Samsung's new full-size tablet is more noteworthy for its software than its hardware, but that software adds new capabilities not seen anywhere else on a tablet. The device allows true multitasking with multiple apps on-screen, and includes a pen that makes many apps more natural to use. Adobe Photoshop Touch is included.
At an event Wednesday in Lincoln Center in New York Samsung revealed its latest tablet, the Galaxy Note 10.1. The tablet itself is less noteworthy than the software on it. The software adds true multitasking with multiple apps on-screen. There is also a pen that makes many apps more natural to use. Adobe Photoshop Touch is included.
Creativity was the theme of the event, as the company declared that the new device opened "the new way" to do tablet computing. Earlier devices, said Samsung, are good only for content consumption, but fail at content creation. The Galaxy Note 10.1 has new features that enable content creation in ways new to tablets. Samsung brought creative professionals to the press event to describe how a few weeks of working with the Galaxy Note 10.1 improved their work processes.
Watch our video from the event:
The main features enabling and facilitating creation, and the focus of the event, are the S Pen; Multiscreen, Samsung's multitasking enhancements; and apps written specially for the new environment.
Like the Samsung Galaxy Note, the Galaxy Note 10.1 uses a pen, called S Pen, for input in addition to touch. But the S-Pen in the Galaxy Note 10.1 is pressure-sensitive, allowing the user to press harder for a thicker line in a drawing program. The bundled Adobe Photoshop Touch supports the use of pressure in the pen. The Galaxy Note is a hybrid phone/tablet, or "phablet"; the Galaxy Note 10.1 is not a phone.
The S Pen is not a simple stylus and does not use a conventional capacitive interface to the tablet. The interface uses electromagnetic resonance, a radio frequency technology used in pen tablets such as those from Wacom. No battery is needed in the pen, as weak energy is induced in it by a magnetic field generated by a sensor board in the tablet. The pen uses this energy to transmit a signal back to the board and that signal is used for location and other characteristics. The board is capable of recognizing errant touch input, such as when you accidentally lay the heel of your hand on it, and rejecting that input.
The S Pen also can be used for handwriting recognition, a feature the original Galaxy Note has as well. The software also can perform shape matching, in which basic shapes like polygons drawn by hand are recognized and transformed into regular shapes.
Perhaps the most revolutionary software feature in the Galaxy Note 10.1 is Multiscreen, a multitasking capability Samsung built onto the Android 4.0 Ice Cream Sandwich OS on which the Galaxy Note 10.1 runs. Samsung promised an upgrade to Android 4.1, a.k.a. Jelly Bean--the OS running the Google Nexus 7 tablet--some time this year.

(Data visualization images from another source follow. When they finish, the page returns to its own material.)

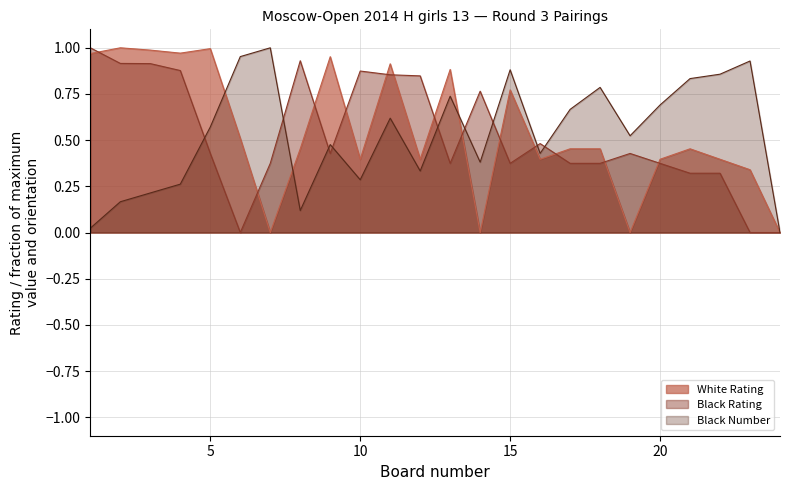

What is the difference between the White Rating values at 10 and 17?

0.1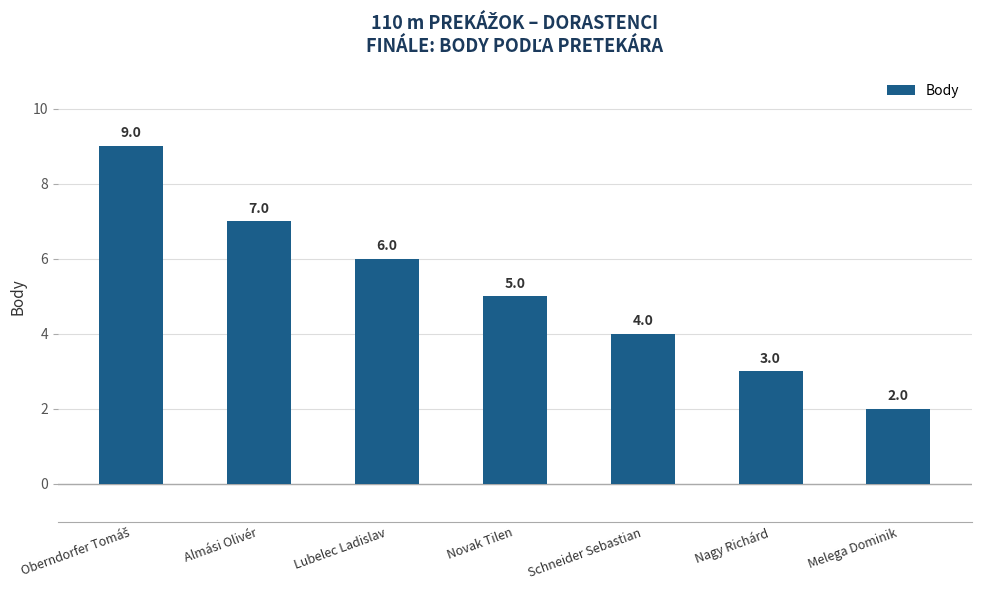

What is the difference between the maximum and minimum values?

7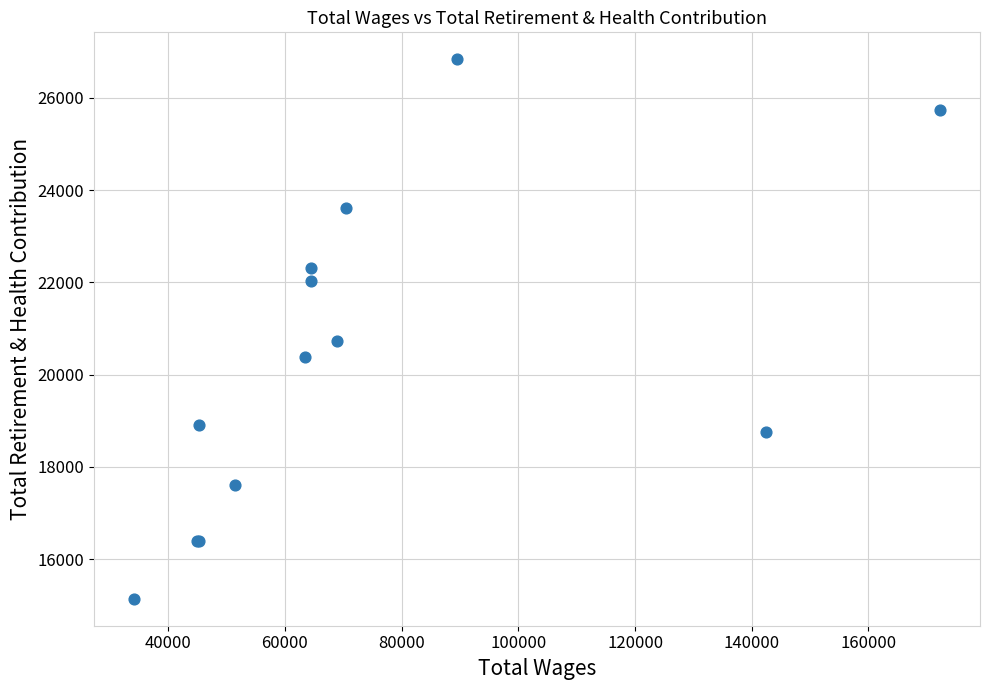

What Y value in the scatter plot is closest to 20989?

20724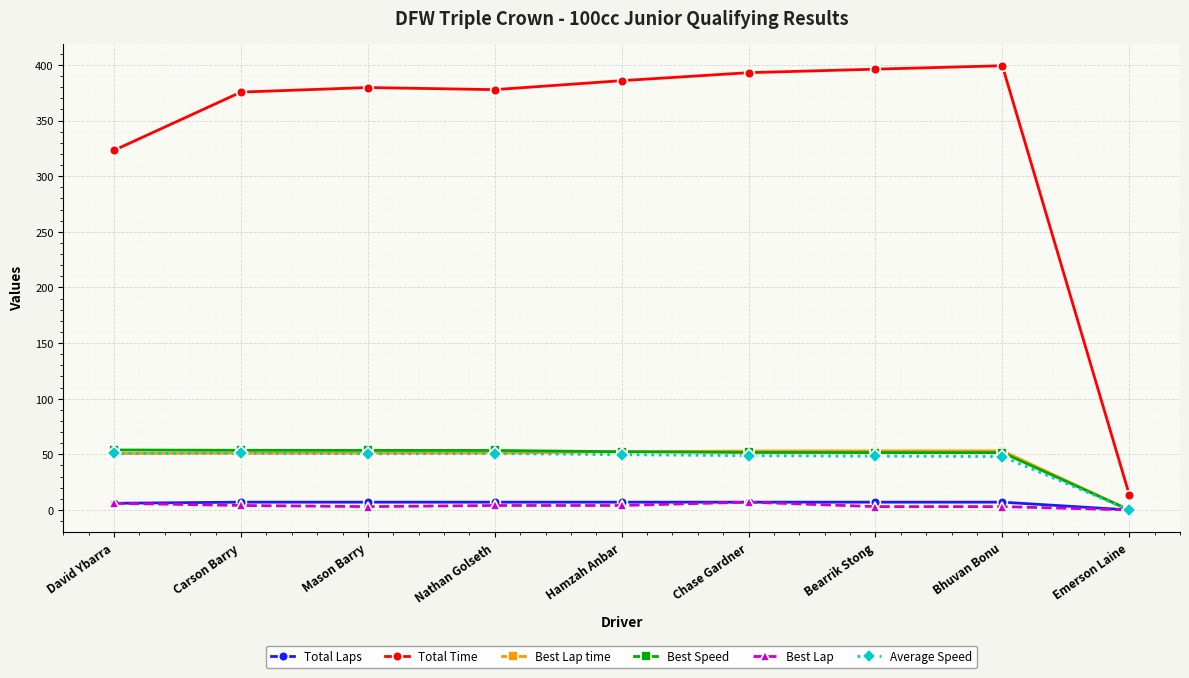

True or false: Average Speed has a value of 70.4 at Hamzah Anbar.

False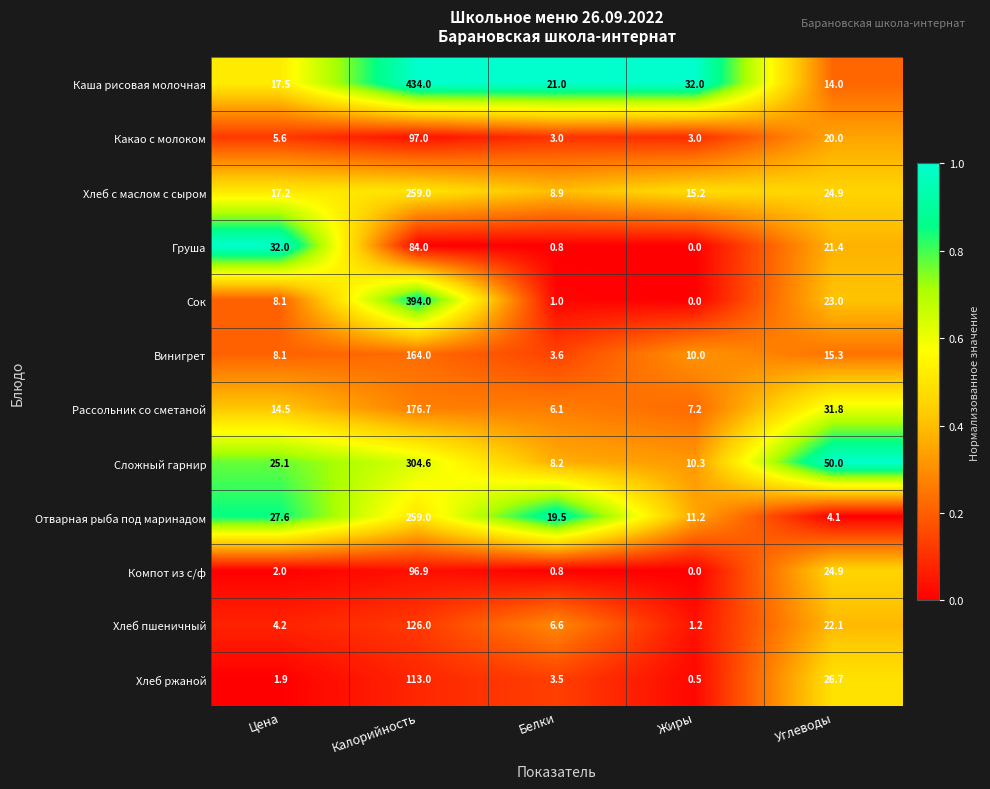

Which series has the largest total across all categories?

Каша рисовая молочная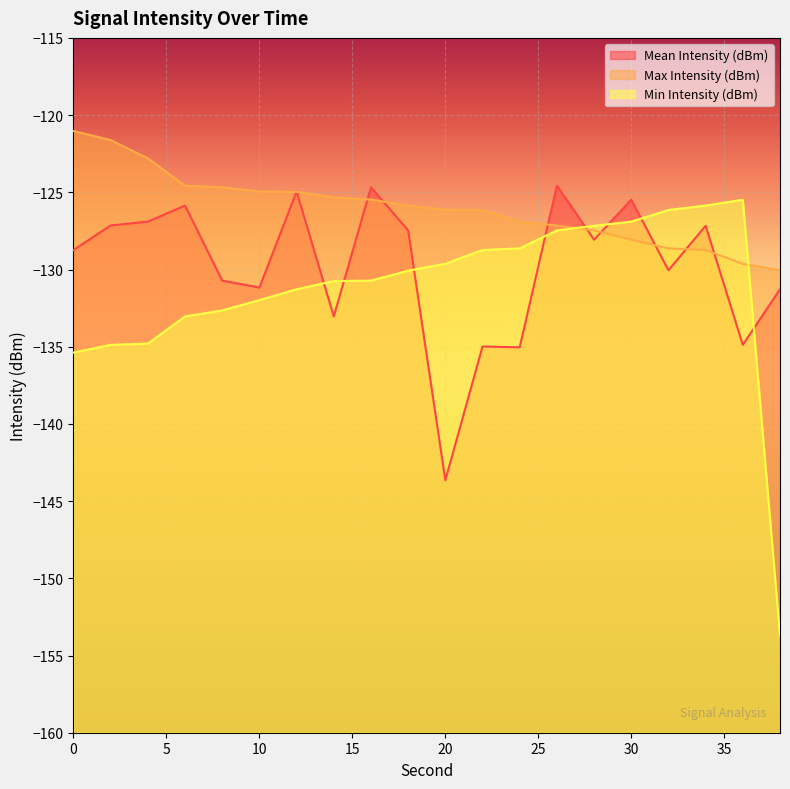

Does the chart display data point markers on the line(s)?

No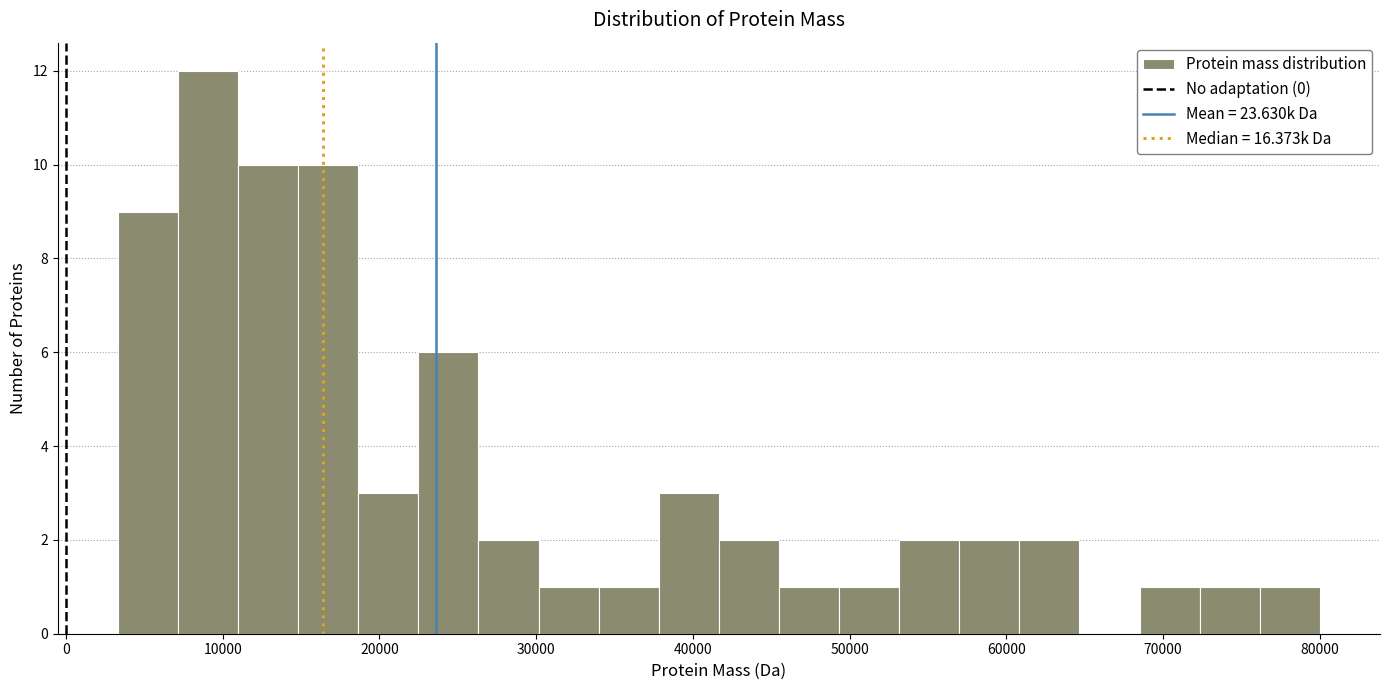

Around what value on the x-axis is the tallest bar? Give the approximate position of its centre, as read against the axis.

9000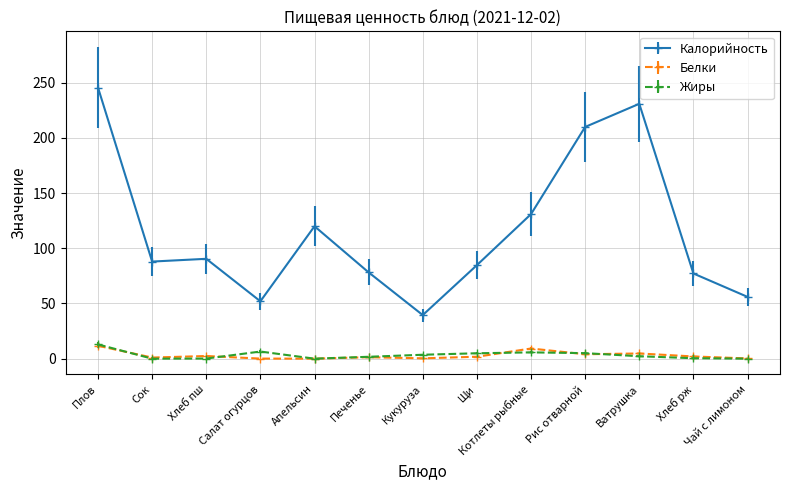

Which series has the largest range (max minus min)?

Калорийность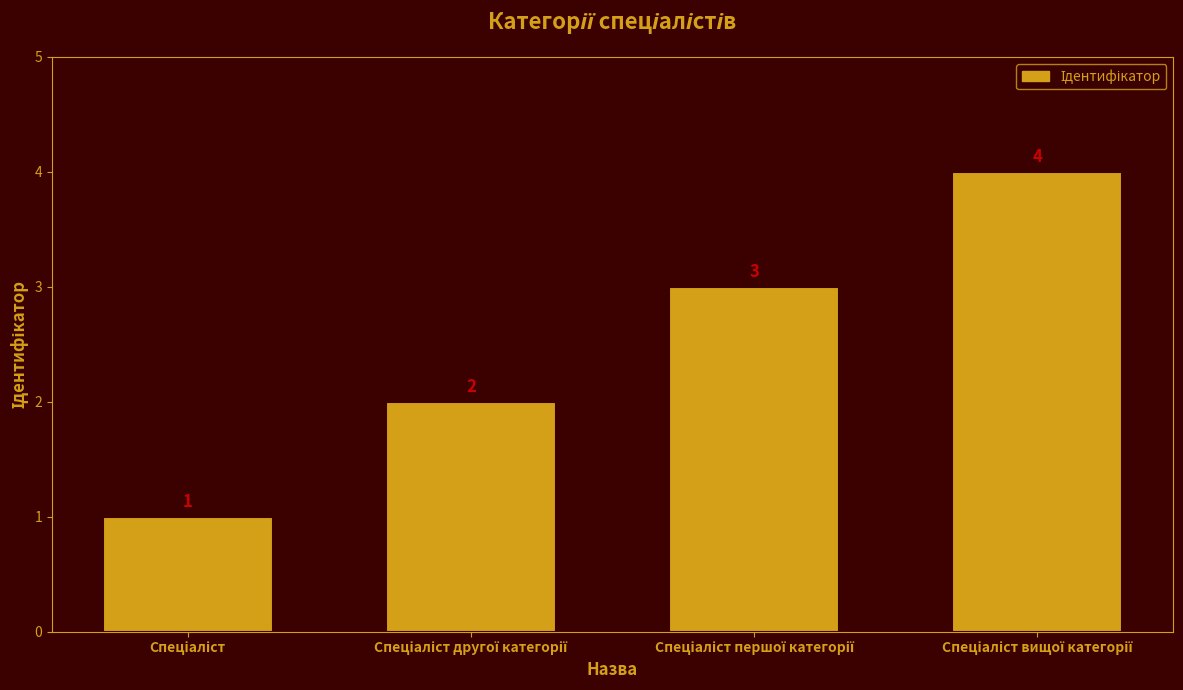

What is the value of the 2nd bar from the left?

2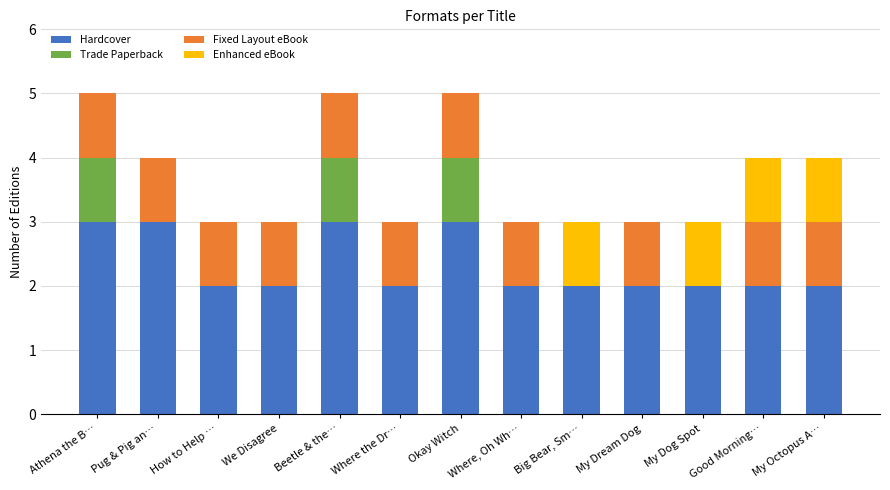

What is the maximum value for Hardcover?

3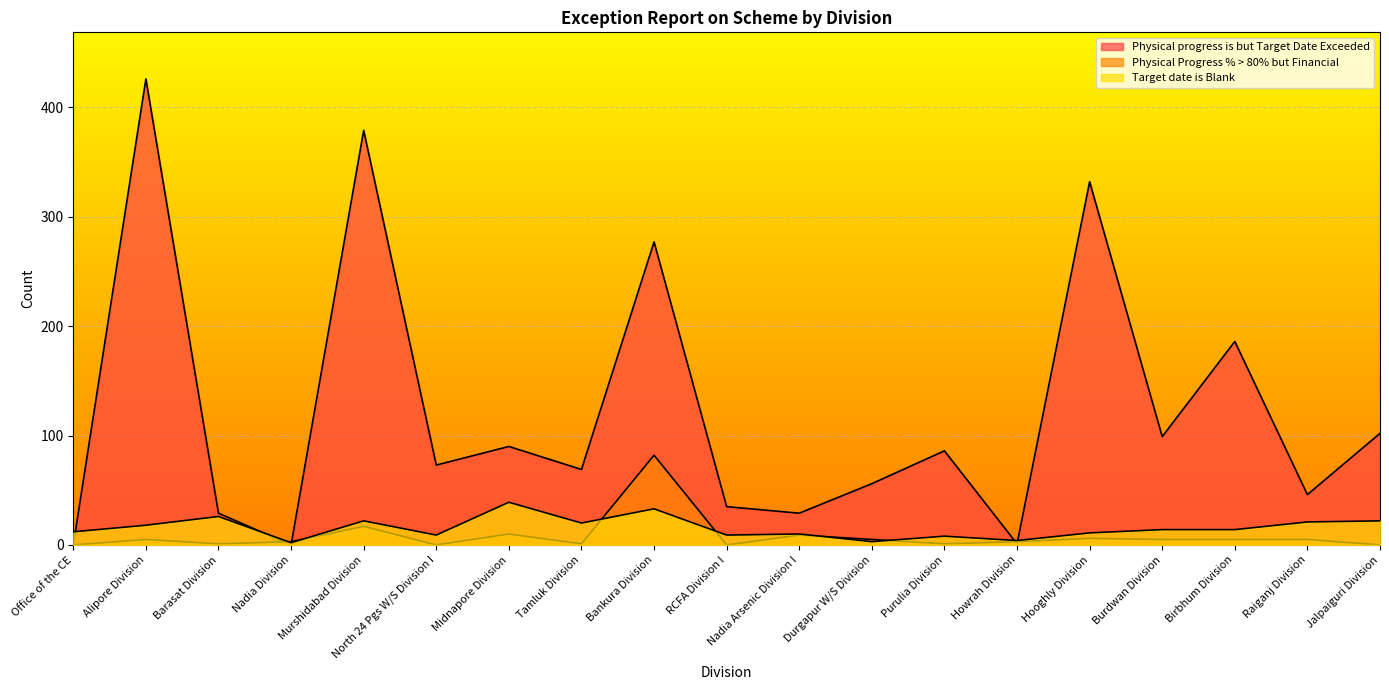

Which label corresponds to the smallest value in the chart?

Office of the CE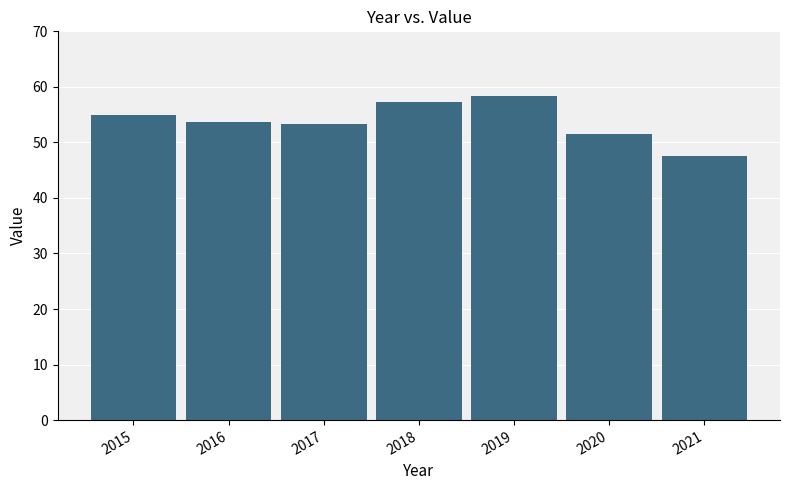

How many distinct data groups are displayed?

1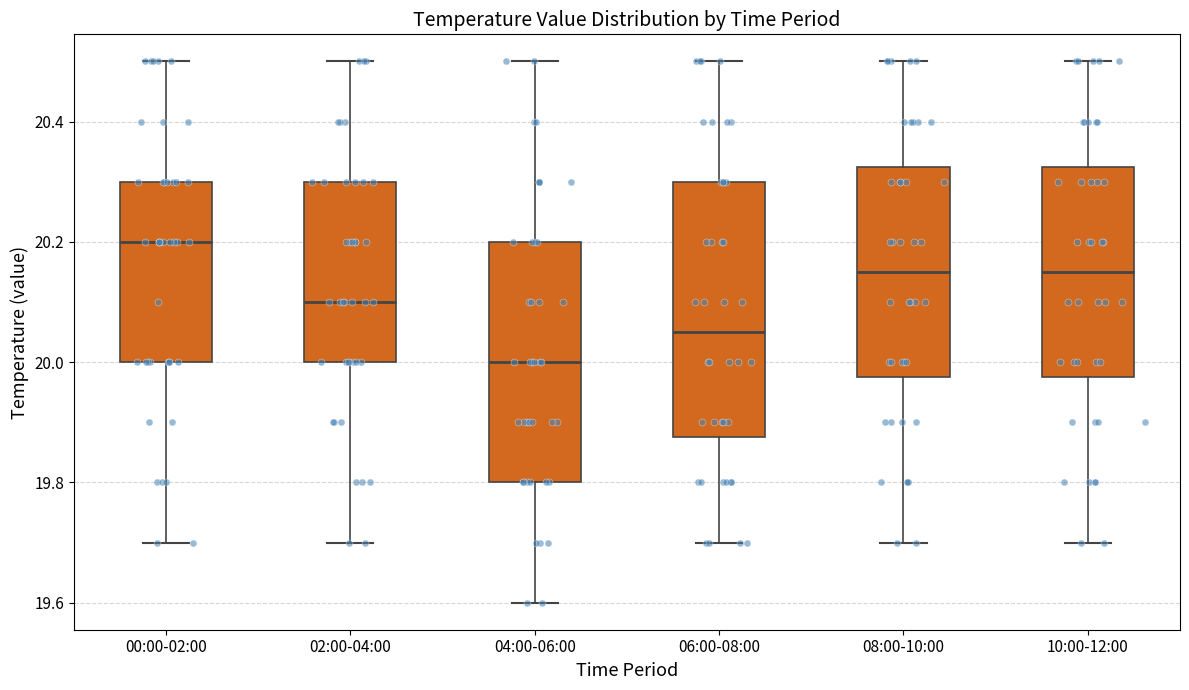

Reading left to right, read every box against the y-axis: the position of its median line, the range the box covers, and the ends of its whiskers. The values are not printed on the chart, so give them approximately, as read against the axis.

00:00-02:00: median 20.20, box 20.00 to 20.30, whiskers 19.70 to 20.50
02:00-04:00: median 20.10, box 20.00 to 20.30, whiskers 19.70 to 20.50
04:00-06:00: median 20.00, box 19.80 to 20.20, whiskers 19.60 to 20.50
06:00-08:00: median 20.06, box 19.88 to 20.30, whiskers 19.70 to 20.50
08:00-10:00: median 20.16, box 19.98 to 20.32, whiskers 19.70 to 20.50
10:00-12:00: median 20.16, box 19.98 to 20.32, whiskers 19.70 to 20.50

Other tablet operating systems, including Apple's iOS, claim multitasking in the sense that more than one app can run at a time, but the user interface only allows the user to work with one app at a time. Multiscreen allows the user to have multiple apps on the screen, either tiled next to each other or in a popup window called popup play. Users also can drag and drop content from one app to another using the pen.
One demonstration showed the bundled Polaris Office on-screen with the mail application. The user dragged a graph out of Polaris Office into an e-mail message.
The first celebrity testimonial at the event came from Baz Luhrmann, director of Moulin Rouge! and an upcoming production of The Great Gatsby. He spoke of how the multitasking and collaboration features helped him work with his colleagues in a way that is more efficient and natural than ever before. He called it "a collage artist's dream."
The second testimonial came from fashion designer Zac Posen. Posen also praised the device's abilities for content creation and collaboration.
Samsung's other major theme was learning. It demonstrated interactive textbooks from Kno and the Barnes and Noble Nook app. It also described, but did not demonstrate, an app for the Galaxy Note 10.1 that turns it into a universal remote control for home entertainment systems.
The tablet itself runs on a 1.4-Ghz quad-core processor and has 2GB RAM. It includes a MicroSD slot, dual front speakers, and multiple codecs. A version with 16GB of storage costs $499; a 32GB version costs $549. It will be available Thursday at a large number of retailers, according to Samsung.